# First attempts at closed end pens



## andy close (Apr 2, 2018)

I wanted to try my hand at closed end pens that didn't look like kit pens. I made a handful for my Aunt & Uncle out of Redbud collected from a tree that died in their front yard. All 6 pens are from the same tree and slimline kits. It was a fun project trying to be a bit more creative than usual.

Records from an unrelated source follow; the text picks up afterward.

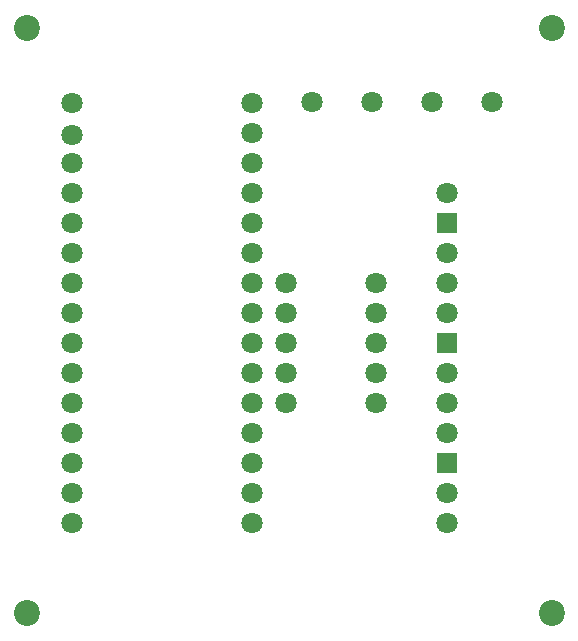
<source format=gbs>
%TF.GenerationSoftware,KiCad,Pcbnew,9.0.0*%
%TF.CreationDate,2025-05-21T23:54:08-07:00*%
%TF.ProjectId,server,73657276-6572-42e6-9b69-6361645f7063,v0.3*%
%TF.SameCoordinates,Original*%
%TF.FileFunction,Soldermask,Bot*%
%TF.FilePolarity,Negative*%
%FSLAX46Y46*%
G04 Gerber Fmt 4.6, Leading zero omitted, Abs format (unit mm)*
G04 Created by KiCad (PCBNEW 9.0.0) date 2025-05-21 23:54:08*
%MOMM*%
%LPD*%
G01*
G04 APERTURE LIST*
%ADD10C,1.800000*%
%ADD11R,1.800000X1.800000*%
%ADD12C,2.200000*%
G04 APERTURE END LIST*
D10*
%TO.C,R2*%
X148990000Y-97790000D03*
X156610000Y-97790000D03*
%TD*%
%TO.C,ESP32_Nano1*%
X146050000Y-115570000D03*
X146050000Y-113030000D03*
X146050000Y-110490000D03*
X146050000Y-107950000D03*
X146050000Y-105410000D03*
X146050000Y-102870000D03*
X146050000Y-100330000D03*
X146050000Y-97790000D03*
X146050000Y-95250000D03*
X146050000Y-92710000D03*
X146050000Y-90170000D03*
X146050000Y-87630000D03*
X146050000Y-85090000D03*
X146050000Y-82550000D03*
X146050000Y-80010000D03*
X130810000Y-80010000D03*
X130806528Y-82701898D03*
X130810000Y-85090000D03*
X130810000Y-87630000D03*
X130810000Y-90170000D03*
X130810000Y-92710000D03*
X130810000Y-95250000D03*
X130810000Y-97790000D03*
X130810000Y-100330000D03*
X130810000Y-102870000D03*
X130810000Y-105410000D03*
X130810000Y-107950000D03*
X130810000Y-110490000D03*
X130810000Y-113030000D03*
X130810000Y-115570000D03*
%TD*%
%TO.C,RGB_LED_ROUND2*%
X162560000Y-97790000D03*
D11*
X162560000Y-100330000D03*
D10*
X162560000Y-102870000D03*
X162560000Y-105410000D03*
%TD*%
D12*
%TO.C,REF\u002A\u002A*%
X171450000Y-73660000D03*
%TD*%
D10*
%TO.C,R1*%
X148990000Y-95250000D03*
X156610000Y-95250000D03*
%TD*%
%TO.C,R3*%
X148990000Y-100330000D03*
X156610000Y-100330000D03*
%TD*%
%TO.C,2_PIN_CONNECTOR2*%
X161290000Y-79910000D03*
X166370000Y-79910000D03*
%TD*%
%TO.C,RGB_LED_ROUND1*%
X162560000Y-87630000D03*
D11*
X162560000Y-90170000D03*
D10*
X162560000Y-92710000D03*
X162560000Y-95250000D03*
%TD*%
%TO.C,2_PIN_CONNECTOR1*%
X151130000Y-79910000D03*
X156210000Y-79910000D03*
%TD*%
D12*
%TO.C,REF\u002A\u002A*%
X127000000Y-73660000D03*
%TD*%
D10*
%TO.C,RGB_LED_ROUND3*%
X162550000Y-107950000D03*
D11*
X162550000Y-110490000D03*
D10*
X162550000Y-113030000D03*
X162550000Y-115570000D03*
%TD*%
%TO.C,R5*%
X148990000Y-105410000D03*
X156610000Y-105410000D03*
%TD*%
D12*
%TO.C,REF\u002A\u002A*%
X127000000Y-123190000D03*
%TD*%
%TO.C,REF\u002A\u002A*%
X171450000Y-123190000D03*
%TD*%
D10*
%TO.C,R4*%
X148990000Y-102870000D03*
X156610000Y-102870000D03*
%TD*%
M02*

</source>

Reactions: Like 3 | EyeCandy! 1 | Way Cool 7 | Creative 1


----------



## ripjack13 (Apr 2, 2018)

Very cool. Will you be making more?


----------



## Nature Man (Apr 2, 2018)

These are nice! Actually like the different shapes, although don't know how they would be for writing. Great looking wood! Chuck


----------



## andy close (Apr 3, 2018)

@ripjack13 , yes. I'll be making more, at some point. 
@Nature Man, the only one I find difficult to write with is the fatty; my pseudo cigar pen. but I think that one was my Uncle's favorite. The wood is quite surprising. I didn't know what to expect from Redbud; although, I hoped it would be redder. :D the darkest of the pens had quite a bit of punky wood through it and is partially stabilized with CA. I think that adds quite a bit to the color difference between them. I do think they are pretty, but am happier that they have a story to them, and now my Aunt & Uncle & cousins have a remembrance of the tree that was in their front yard for so many years.

Reactions: Thank You! 1


----------



## rdabpenman (Apr 3, 2018)

Nicely done.

Les


----------



## barry richardson (Apr 3, 2018)

Real nice set!


----------



## cgseymour (Apr 29, 2018)

Very nice
Did you need to use a special mandrel for those?

Thank you


----------



## andy close (Apr 29, 2018)

@cgseymour, I did not have a special mandrel. I have an adjustable length mandrel that I turned around so the threads are inside the center & I sharpened the other end to a point on my grinder. I then push the blank onto the sharpened end & turned it like that. I believe I saw that technique on YouTube. I need to come up with a better solution for them though. It works OK, but I've split several blanks by pounding them on too hard. They also tend to pop off easily. I think you can get an expanding mandrel that makes it easier, but I am cheap. :) Just yesterday I split a blank, but was able to use a bit of CA magic on it.


----------



## cgseymour (Apr 29, 2018)

Interesting Andy,
I will have to check YouTube for that

They look great.
And did you use any special kits for the pens, or just a regular nib, transmission, etc?


----------



## andy close (Apr 29, 2018)

@cgseymour, I used slimline kits as I bought a whole bunch on sale from PSI when I first started turning. :D
I want to say that the video I watched was either RJB Woodturner or Lynn Lacey, but now I can't seem to find it.


----------



## andy close (Apr 29, 2018)

@cgseymour, I found it! :D

WoodNWhimsies:





I just watched the video again and realized that I probably only followed his technique the first couple attempts. Maybe that's why the two I worked on yesterday didn't work out so well. :D

Reactions: Thank You! 1


----------